Overall its the view of life that I trust my future to.
Here’s my thought. Your heritage may not be the best. Your past may be cloudy by a host of generational bad choices that are not of your choosing. Though saddled with the bad, you are not stuck with them for your future. You have the ability to create a New Heritage!
Generationally, you may be stuck with a heritage you cannot accept. But you have the possibility of creating a new heritage for your successors. There is a quote I keep handy, but it always seems to be lost in the morass of my desk and files. In a letter to his wife, Abigail, John Adams penned these words.
“The science of government it is my duty to study, more than all other sciences; the arts of legislation and administration and negotiation ought to take the place of, indeed exclude, in a manner, all other arts. I must study politics and war, that our sons may have liberty to study mathematics and philosophy. Our sons ought to study mathematics and philosophy, geography, natural history and naval architecture, navigation, commerce and agriculture in order to give their children a right to study painting, poetry, music, architecture, statuary, tapestry and porcelain.”

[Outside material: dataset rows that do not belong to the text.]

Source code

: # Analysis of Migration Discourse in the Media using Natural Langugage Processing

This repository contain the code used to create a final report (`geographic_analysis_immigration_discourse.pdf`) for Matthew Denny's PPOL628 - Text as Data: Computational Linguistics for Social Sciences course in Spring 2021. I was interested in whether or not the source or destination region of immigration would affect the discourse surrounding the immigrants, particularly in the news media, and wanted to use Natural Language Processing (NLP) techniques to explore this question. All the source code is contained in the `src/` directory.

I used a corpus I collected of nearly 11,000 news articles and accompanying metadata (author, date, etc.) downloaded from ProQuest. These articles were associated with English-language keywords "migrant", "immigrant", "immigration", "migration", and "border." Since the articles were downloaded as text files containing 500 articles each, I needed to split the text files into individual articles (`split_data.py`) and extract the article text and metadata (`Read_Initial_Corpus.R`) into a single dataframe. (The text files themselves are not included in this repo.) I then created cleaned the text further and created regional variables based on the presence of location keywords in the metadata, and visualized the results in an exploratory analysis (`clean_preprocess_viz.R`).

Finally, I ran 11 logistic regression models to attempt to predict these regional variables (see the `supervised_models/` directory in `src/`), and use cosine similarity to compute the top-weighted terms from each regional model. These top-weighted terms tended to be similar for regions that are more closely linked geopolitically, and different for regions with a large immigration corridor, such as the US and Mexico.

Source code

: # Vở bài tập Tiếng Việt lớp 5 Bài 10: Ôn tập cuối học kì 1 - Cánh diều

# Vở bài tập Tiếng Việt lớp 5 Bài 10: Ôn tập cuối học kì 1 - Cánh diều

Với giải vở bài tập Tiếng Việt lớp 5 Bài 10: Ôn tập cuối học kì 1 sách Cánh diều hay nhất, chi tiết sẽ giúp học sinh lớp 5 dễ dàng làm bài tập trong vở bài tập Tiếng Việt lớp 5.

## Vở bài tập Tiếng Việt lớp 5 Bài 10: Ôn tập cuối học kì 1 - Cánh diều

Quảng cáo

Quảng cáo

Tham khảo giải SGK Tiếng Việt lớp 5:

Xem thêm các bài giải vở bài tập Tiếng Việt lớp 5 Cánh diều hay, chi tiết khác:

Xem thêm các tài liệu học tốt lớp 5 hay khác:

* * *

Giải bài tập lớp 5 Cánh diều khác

By: John Adams (1735-1826) Founding Father, 2nd US President
Source: A Letter to his wife, Abigail Adams, 1780
Every beginner of a heritage path wants to work hard so that subsequent generations will have it better. But notice his focus. The opportunities he describes in the future do not continue the process of carrying forth the work he himself took ownership of. You cannot pick up those future items and not have the desire to keep the foundation strong.
So. Your heritage creation needs to lay a strong foundation that will stand the test of time, but you need to ensure that the future generation has the ability to carry forth that foundation so they can enjoy some of the lighter studies of life.
This is what I think about when I consider those early followers of Christ. Their hard work in the beginnings laid the foundation for all of us, but we cannot simply rest upon their work and take a life of ease. No, we still have hard work ahead of us. It is not timely that we relax and rest when so many still need to hear, know and experience the benefit of a Godly walk.
In fact, Peter uttered these words that I live by even today.
Then Peter said to them, “Repent, and let every one of you be baptized in the name of Jesus Christ for the remission of sins; and you shall receive the gift of the Holy Spirit. For the promise is to you and to your children, and to all who are afar off, as many as the Lord our God will call.” (Acts 2:38-39 NKJV)
This future and never ending promise is not to take it easy, but to continue the work begun back then.
So.. What’s your heritage and who is the provider of your heritage? If it is not the best, now is the best time to build upon a solid foundation and make it better for the future!